Obviously, the last start was against an AL team, so that rank 14 is out of 14 teams. The average offensive rank of the teams he notched quality starts against was 9.6, or 10 if you round up. He faced a lot of bad offensive teams.

I haven’t pitched in the big leagues since whenever, July. And they say, ‘Well, go down and get in shape.’ Give me a [bleeping] break. What do you want me to say? You want me to swallow another pill? For what? Waste two weeks down here where I can go spend two weeks with my family? Yeah, sure, I’ll go up there for the World Series. Hey, I’m up on the float. ‘Boo, [bleep] you.’ Great. Would that be any fun for anybody? No. In that regard, not sharing it with my teammates. But it was nice to see them on TV. They’re world [bleeping] champs.

Points for the WFC mention.

Nothing he says here is really wrong, but his tact is just terrible. Any sympathy that he’s trying to earn is diminished with the way he’s illustrating his situation.

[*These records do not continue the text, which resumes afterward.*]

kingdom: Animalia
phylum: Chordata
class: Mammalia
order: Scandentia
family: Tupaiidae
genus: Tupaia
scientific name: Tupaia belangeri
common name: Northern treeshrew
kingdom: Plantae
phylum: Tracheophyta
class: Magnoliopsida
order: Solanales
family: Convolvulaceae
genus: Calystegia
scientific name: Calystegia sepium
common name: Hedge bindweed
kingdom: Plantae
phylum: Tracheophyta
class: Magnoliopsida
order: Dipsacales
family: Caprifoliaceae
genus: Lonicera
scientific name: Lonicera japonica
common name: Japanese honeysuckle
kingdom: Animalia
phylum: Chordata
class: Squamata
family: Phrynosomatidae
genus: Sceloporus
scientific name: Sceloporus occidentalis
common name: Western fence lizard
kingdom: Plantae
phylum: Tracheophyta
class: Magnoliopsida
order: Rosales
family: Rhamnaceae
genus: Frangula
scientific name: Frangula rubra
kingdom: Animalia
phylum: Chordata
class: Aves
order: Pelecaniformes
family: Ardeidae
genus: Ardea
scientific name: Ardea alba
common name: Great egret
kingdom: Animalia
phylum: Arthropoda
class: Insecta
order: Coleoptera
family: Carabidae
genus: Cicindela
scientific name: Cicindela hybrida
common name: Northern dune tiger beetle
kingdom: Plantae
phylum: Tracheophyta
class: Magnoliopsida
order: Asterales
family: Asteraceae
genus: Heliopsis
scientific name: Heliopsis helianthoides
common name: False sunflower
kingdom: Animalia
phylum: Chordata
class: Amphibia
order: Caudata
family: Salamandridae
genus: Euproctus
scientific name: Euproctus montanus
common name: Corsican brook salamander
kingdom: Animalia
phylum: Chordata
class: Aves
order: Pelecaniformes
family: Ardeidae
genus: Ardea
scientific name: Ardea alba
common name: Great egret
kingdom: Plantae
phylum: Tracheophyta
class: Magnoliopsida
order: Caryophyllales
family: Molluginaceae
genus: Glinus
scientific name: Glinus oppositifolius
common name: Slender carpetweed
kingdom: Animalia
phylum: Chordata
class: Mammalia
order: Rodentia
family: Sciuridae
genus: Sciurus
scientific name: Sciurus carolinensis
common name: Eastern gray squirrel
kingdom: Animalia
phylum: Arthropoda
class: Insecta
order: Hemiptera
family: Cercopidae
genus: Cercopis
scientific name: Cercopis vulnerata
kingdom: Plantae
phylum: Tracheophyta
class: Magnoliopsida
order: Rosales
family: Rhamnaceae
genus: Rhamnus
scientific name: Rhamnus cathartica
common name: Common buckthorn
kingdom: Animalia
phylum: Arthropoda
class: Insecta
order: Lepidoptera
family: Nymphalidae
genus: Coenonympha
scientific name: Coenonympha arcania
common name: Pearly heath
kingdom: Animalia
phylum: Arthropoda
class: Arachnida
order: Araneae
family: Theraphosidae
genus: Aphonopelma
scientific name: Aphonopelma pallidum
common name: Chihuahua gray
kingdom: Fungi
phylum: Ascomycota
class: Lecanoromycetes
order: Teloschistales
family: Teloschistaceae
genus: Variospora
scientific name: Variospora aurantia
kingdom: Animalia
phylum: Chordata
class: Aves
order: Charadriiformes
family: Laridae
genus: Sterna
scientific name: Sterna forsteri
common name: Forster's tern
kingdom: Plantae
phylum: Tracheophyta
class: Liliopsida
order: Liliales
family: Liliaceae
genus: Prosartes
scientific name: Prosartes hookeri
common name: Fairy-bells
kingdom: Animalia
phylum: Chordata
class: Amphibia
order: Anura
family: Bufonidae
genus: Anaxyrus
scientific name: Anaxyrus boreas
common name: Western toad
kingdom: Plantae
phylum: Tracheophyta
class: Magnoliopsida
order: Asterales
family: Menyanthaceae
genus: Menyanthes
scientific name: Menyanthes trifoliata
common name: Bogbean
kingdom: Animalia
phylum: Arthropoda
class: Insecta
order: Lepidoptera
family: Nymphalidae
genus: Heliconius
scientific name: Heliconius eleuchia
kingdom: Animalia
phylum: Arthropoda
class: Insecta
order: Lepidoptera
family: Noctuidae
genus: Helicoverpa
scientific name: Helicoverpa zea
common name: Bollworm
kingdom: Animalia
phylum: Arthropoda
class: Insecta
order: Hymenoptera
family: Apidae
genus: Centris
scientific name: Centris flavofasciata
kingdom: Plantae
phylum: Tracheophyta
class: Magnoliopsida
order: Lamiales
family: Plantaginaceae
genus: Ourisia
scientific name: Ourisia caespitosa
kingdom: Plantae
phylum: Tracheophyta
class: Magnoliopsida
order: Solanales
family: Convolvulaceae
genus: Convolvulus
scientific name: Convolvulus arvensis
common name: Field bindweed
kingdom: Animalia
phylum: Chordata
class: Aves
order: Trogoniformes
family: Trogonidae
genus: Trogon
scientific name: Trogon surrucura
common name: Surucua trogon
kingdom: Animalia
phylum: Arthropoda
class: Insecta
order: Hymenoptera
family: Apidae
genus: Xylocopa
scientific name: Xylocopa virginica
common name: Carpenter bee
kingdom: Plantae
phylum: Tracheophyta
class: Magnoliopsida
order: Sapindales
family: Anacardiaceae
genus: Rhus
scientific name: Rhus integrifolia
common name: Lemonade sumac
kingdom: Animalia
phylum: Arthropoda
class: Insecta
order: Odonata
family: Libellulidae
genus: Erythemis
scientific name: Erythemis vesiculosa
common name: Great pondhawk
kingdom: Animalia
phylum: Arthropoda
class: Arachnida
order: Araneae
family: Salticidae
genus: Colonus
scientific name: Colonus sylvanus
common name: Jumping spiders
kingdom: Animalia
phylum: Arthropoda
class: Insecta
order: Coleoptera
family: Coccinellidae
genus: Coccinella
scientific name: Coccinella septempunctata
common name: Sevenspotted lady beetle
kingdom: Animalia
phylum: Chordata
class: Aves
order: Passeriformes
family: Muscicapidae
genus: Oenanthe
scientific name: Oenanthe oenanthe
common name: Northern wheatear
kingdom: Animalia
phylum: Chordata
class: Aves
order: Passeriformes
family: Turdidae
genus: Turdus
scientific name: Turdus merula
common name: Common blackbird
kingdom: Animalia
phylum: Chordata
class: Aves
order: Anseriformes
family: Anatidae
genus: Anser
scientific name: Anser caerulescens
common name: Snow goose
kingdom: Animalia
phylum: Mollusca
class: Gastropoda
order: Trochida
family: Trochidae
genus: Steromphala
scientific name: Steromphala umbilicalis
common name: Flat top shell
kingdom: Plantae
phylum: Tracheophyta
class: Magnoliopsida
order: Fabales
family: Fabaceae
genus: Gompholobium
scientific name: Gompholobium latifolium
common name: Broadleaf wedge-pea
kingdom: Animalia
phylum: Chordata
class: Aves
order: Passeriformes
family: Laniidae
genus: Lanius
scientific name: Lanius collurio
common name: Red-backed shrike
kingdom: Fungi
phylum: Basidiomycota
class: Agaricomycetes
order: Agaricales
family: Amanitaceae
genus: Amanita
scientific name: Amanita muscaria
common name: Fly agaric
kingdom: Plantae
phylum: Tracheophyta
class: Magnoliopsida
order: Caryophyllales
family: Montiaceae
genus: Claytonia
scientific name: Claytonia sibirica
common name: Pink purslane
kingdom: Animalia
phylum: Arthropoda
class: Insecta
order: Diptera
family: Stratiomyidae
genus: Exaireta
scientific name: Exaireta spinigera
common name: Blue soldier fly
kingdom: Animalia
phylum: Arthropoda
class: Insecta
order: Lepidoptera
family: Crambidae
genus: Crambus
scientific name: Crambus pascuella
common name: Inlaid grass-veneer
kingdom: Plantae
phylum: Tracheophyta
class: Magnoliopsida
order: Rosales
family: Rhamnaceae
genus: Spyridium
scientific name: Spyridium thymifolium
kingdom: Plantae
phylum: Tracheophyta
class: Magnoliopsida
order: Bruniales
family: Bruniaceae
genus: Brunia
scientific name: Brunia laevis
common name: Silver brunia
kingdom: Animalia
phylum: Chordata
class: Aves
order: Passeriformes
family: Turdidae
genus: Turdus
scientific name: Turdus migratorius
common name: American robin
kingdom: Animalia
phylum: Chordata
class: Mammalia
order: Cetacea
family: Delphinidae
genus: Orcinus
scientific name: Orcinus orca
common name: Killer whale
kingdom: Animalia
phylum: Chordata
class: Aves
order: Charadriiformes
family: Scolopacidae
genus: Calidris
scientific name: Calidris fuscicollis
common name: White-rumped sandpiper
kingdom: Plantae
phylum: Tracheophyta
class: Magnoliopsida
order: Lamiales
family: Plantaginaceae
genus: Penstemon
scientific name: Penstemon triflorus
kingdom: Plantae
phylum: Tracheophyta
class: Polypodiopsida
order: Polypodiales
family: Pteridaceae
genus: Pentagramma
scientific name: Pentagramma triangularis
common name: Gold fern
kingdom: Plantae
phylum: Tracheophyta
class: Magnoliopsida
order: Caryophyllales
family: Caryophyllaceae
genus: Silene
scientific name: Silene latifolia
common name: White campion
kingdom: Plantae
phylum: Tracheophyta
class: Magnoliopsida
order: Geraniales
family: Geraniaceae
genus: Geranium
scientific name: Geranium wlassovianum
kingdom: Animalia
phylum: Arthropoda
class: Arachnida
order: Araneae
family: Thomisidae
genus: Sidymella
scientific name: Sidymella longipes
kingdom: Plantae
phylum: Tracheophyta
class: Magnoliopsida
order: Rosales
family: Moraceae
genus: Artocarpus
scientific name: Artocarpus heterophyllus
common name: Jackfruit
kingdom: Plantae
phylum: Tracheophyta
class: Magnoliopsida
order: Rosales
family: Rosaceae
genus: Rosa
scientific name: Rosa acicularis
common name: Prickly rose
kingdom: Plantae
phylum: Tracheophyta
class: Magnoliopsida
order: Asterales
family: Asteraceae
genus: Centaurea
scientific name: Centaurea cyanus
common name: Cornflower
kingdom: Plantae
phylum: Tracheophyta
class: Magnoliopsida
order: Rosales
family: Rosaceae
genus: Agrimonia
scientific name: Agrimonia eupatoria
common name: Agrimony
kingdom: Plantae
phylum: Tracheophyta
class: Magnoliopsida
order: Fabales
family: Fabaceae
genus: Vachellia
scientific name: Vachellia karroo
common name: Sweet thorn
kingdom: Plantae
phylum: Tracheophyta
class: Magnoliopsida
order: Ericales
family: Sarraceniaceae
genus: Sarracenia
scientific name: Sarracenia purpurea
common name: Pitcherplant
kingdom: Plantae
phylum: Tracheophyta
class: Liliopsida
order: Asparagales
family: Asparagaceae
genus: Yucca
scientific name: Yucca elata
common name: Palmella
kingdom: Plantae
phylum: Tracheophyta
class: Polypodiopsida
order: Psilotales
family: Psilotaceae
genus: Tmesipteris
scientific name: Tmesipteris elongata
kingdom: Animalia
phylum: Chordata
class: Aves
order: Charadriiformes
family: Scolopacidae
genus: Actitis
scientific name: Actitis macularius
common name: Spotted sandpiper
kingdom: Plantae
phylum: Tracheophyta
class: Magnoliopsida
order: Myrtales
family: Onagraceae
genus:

From his own description, it sounds like he was unwilling to put in the work to make himself better. Would you expect any team to let a player hang around who was actively being lethargic, especially one who had been piss-poor the previous two seasons while taking in a hefty salary? I, for one, would not. And it seems like the Phillies didn’t want him around either.

I can certainly understand Eaton feeling that “getting in shape” would have been futile but you can’t decline to do so and then expect any kind of a helping hand down the road.

. . .

Adam, good luck whereever you end up. I wish you the best.

But don’t let the door hit you on the way out.